*** EXERCISE DATA ***
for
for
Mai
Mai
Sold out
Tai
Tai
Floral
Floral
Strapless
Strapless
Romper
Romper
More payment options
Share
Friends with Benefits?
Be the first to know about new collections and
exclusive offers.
*** End of EXERCISE DATA ***
» **YOUR TASK**
All entries shown above should be printed again exactly.

» **WRITTEN RESPONSE**
for
for
Mai
Mai
Sold out
Tai
Tai
Floral
Floral
Strapless
Strapless
Romper
Romper
More payment options
Share
Friends with Benefits?
Be the first to know about new collections and
exclusive offers.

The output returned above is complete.